For us sustainability is at the core of our business ethos and that means looking at the practises we use in production to ensure they are as green as possible. Even small changes have an impact when you consider the scale. At the bottom of each dropper there is a small concrete weight – making a total of 2,400-3,200 weights for the four lines we aim to get out each year. Historically, these weights were made using plastic cups as moulds, which remained on the concrete weight. For a negligible cost difference, we have just ordered and received 2,400 biodegradable recycled paper cups to form our moulds for the coming year – meaning no more plastic cups at Isle of Skye Mussel Company.
Ensuring your farm is as sustainable as possible also involves gathering data and feeding them back to research institutions and Government. Collecting and analysing environmental data from the site and biological data from the mussels increases knowledge and awareness of marine-based food production for policy makers and food chain managers.
The data feed into our business management decisions, as well as recording any impacts on the environment of our mussels. Linking up with NatureScot we are deploying two of their chlorophyll loggers on our site to gather year-round data on the plankton levels, to better understand the forces driving blue mussel populations in the area.

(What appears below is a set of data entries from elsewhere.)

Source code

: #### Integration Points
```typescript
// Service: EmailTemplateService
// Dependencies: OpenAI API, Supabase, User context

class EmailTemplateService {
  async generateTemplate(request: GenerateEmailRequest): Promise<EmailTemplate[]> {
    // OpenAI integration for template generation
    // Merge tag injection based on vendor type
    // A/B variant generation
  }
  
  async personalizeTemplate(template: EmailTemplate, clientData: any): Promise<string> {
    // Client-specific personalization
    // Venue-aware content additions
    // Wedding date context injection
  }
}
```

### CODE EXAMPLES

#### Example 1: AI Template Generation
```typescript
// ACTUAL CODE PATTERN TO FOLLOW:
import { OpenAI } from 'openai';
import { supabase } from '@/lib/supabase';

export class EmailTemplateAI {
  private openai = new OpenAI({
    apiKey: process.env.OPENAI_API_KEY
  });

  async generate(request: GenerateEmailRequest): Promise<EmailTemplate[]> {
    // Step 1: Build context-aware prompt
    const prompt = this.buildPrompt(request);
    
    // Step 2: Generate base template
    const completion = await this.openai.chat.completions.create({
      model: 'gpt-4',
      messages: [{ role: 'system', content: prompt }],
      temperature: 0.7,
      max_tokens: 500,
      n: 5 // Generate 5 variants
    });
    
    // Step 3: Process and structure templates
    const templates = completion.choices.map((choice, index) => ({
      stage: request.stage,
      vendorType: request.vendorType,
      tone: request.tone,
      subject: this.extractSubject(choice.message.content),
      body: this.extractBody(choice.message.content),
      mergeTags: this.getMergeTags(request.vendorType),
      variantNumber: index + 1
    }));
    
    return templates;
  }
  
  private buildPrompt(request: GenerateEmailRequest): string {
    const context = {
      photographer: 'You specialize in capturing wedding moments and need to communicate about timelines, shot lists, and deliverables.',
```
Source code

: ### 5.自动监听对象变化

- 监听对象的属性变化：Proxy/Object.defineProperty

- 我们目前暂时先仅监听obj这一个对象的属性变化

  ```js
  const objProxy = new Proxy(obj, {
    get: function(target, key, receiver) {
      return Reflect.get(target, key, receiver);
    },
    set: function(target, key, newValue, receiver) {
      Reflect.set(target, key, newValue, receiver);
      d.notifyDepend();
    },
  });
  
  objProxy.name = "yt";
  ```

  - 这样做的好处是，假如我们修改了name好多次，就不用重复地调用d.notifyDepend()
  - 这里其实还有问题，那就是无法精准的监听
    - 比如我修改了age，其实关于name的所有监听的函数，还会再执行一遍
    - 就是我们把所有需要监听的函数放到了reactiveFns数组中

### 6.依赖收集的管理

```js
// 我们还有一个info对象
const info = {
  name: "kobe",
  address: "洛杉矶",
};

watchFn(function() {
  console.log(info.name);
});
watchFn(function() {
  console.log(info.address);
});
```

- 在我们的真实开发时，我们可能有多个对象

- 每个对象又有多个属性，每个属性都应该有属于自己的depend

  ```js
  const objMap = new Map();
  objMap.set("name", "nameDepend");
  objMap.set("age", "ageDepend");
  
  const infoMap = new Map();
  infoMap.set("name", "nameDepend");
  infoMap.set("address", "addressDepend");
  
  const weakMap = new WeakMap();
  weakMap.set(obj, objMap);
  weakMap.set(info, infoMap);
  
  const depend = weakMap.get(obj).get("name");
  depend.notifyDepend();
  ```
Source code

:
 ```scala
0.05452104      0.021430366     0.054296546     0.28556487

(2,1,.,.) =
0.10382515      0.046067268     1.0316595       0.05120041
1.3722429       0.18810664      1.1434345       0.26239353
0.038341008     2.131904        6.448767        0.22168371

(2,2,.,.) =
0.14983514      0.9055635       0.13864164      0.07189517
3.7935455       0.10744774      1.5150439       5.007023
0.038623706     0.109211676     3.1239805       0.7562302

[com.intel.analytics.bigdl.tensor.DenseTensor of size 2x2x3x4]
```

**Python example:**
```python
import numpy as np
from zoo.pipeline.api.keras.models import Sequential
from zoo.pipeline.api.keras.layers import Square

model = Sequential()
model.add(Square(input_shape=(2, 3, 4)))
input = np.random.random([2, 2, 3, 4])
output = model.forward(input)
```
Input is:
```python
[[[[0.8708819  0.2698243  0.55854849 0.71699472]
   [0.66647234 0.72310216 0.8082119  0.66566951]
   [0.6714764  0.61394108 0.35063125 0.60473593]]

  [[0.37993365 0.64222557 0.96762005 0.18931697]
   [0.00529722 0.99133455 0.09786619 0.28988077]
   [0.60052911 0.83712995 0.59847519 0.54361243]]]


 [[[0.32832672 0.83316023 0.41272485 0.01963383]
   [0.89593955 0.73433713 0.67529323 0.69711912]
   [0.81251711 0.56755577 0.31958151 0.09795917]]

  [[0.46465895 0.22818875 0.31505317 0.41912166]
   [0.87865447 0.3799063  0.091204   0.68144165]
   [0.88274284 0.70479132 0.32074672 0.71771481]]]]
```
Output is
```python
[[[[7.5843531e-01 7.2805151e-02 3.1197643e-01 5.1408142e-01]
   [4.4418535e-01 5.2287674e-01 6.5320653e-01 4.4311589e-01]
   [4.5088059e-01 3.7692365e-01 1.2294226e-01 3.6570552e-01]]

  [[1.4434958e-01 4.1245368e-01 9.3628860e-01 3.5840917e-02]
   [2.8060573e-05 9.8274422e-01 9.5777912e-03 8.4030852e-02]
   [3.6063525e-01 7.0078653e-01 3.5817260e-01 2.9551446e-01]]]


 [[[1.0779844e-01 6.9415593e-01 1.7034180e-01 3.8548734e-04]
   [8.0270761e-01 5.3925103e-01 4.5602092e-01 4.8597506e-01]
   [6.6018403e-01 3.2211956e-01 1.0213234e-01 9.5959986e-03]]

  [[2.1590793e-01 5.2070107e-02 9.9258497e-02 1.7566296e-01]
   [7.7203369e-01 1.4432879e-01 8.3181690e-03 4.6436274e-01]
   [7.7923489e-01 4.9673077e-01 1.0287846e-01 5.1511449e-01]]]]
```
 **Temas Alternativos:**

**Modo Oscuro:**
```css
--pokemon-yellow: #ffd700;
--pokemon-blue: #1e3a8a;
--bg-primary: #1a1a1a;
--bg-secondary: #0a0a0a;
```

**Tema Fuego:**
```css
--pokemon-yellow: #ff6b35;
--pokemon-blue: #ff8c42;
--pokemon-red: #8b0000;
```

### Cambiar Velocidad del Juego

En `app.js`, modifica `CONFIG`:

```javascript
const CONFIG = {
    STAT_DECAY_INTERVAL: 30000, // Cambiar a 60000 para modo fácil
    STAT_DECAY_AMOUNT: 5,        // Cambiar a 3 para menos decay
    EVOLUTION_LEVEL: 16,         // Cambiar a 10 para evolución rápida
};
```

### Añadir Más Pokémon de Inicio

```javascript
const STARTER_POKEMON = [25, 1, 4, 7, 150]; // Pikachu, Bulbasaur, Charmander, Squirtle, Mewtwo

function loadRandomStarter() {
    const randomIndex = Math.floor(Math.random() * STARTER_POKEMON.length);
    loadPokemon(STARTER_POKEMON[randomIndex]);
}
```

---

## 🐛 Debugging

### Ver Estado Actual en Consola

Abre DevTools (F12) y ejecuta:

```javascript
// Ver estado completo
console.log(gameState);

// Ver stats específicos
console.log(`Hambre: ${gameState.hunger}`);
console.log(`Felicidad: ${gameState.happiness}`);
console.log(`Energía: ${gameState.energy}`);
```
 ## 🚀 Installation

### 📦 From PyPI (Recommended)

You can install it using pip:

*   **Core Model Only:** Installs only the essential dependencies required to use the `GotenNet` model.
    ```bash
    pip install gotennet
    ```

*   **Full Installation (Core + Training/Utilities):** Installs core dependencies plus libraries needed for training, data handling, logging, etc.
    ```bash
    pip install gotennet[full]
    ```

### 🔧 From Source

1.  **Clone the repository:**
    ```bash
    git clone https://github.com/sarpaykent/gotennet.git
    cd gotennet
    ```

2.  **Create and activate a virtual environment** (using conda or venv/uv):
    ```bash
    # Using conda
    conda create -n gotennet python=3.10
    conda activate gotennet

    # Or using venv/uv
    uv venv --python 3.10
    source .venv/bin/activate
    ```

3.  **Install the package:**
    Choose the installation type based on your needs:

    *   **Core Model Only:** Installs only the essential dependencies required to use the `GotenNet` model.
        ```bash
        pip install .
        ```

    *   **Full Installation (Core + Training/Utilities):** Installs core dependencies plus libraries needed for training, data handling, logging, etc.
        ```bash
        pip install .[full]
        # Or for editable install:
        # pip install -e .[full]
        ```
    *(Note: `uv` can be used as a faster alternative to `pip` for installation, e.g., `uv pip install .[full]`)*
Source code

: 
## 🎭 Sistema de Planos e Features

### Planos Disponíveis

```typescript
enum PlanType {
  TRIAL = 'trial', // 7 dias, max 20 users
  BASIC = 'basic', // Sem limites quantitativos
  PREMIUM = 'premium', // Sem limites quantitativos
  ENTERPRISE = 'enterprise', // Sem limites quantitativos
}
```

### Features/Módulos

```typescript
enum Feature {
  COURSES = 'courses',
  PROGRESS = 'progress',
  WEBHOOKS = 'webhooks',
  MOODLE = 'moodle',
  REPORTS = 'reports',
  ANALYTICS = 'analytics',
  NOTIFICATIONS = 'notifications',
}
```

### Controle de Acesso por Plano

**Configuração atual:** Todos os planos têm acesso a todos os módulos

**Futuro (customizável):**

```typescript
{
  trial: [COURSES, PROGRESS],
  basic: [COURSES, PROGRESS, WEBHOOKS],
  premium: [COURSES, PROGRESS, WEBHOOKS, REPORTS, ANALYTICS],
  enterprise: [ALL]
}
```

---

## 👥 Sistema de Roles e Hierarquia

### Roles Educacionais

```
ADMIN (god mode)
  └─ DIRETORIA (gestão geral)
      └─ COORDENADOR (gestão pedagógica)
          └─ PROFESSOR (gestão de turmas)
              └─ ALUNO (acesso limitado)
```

Every few weeks we are also taking samples of mussels off the lines, measuring and weighing them to create a growth curve. Comparing this between two of our sites will help with future decisions on how many lines we set, the types of line we use and planning our harvesting times.
Conversations are ongoing too with Stirling University and SAIC on potential collaborations for other scientific trials that may offer potential benefits to the aquaculture industry. The Association of Scottish Shellfish Growers (ASSG), which we are a member of, is a source of important current learnings, and presented two recent talks at the AGM.
The first detailed the ecosystem services (natural capital) of shellfish production (filtering water, creating habitat, slowing wave energy and carbon sequestration) and the second, by a PhD candidate conducting lifecycle assessments – ie the impact on the environment, carbon footprint, fresh water usage, energy consumption during the cultivation process for the whole lifecycle of the mussel from seed to product. There is still so much to be learnt about this amazing bivalve, but what is known for sure is that its cultivation has great benefits for the environment and for the health of those who add them to their dinner menus. We are proud to be farming this sustainable protein source, we now just need to perfect our farming techniques – there is so much still to learn.